Various economic analyses of the measure estimate the tax could generate $500 million to around $800 million a year for public schools.
Opponents began their television campaign Wednesday, releasing three ads that claim the tax, if approved, would result in thousands of lost jobs, higher consumer prices for food, gas, utilities and health care.
They also argue the measure does not guarantee more money for education. While the initiative requires taxes collected to be deposited into the state Distributive School Account — reserved for K-12 spending — critics say state lawmakers could reduce the amount of general fund revenue funneled into the account, offsetting any gains.
A separate group opposed to the initiative, NVJOBS political action committee, has raised little money so far but is distributing mailers urging a no vote. The ads argue the measure “provides no accountability, such as improvement in education standards,” and that “damaging an already fragile economy with a massive tax hike does not help children or their education.”

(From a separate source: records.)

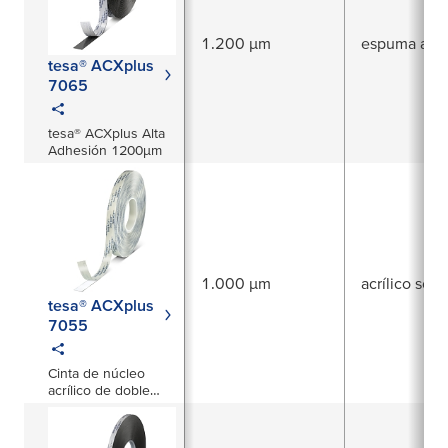
1.200 µm
espuma acríl
tesa® ACXplus
7065
tesa® ACXplus Alta
Adhesión 1200µm
1.000 µm
acrílico sóli
tesa® ACXplus
7055
Cinta de núcleo
acrílico de doble
cara de 1000 µm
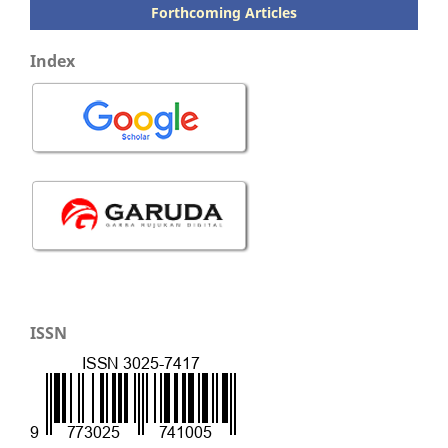
Forthcoming Articles
Index
ISSN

Backers say they’re ready for the fight. Initiative sponsors plan to unleash their advertising blitz Tuesday.
“We’re going on TV next week, and we’re not coming down,” Hart said, conceding supporters are likely to be outspent.
“I think our opponents are far more well-funded than we are,” Hart said. “They have big corporations who have very deep pockets. They’ll spend whatever they think it will take to avoid paying taxes.”
“This November, let’s pull together and do what’s right — let’s choose our own future instead of letting shady business groups call the shots,” the Education Initiative states on its website. It adds, “We must provide children with an opportunity for a quality education, help them achieve their potential and improve the future for all Nevadans.”
The concept of a margins tax was first floated by Democratic leadership during the 2011 legislative session, though it was introduced late in the game and went nowhere. The teachers union then took up the cause, collecting nearly 150,000 signatures — more than twice the number required — to keep the effort alive.
State lawmakers in 2013 took no action on it, sending it to this year’s ballot.
While Democrats and the Nevada AFL-CIO supported the initiative’s concept at the outset, they have abandoned that backing, agreeing that it would be bad for business and the economy.
The about-face does not surprise Hart.
“The reason we’re on the ballot is because politicians haven’t done their job as far as funding education appropriately,” he said. “So is it a surprise that politicians are more concerned about their campaign contributions than they are about this issue? No.”
If approved by voters, the tax would take effect Jan. 1 and could not be altered for three years.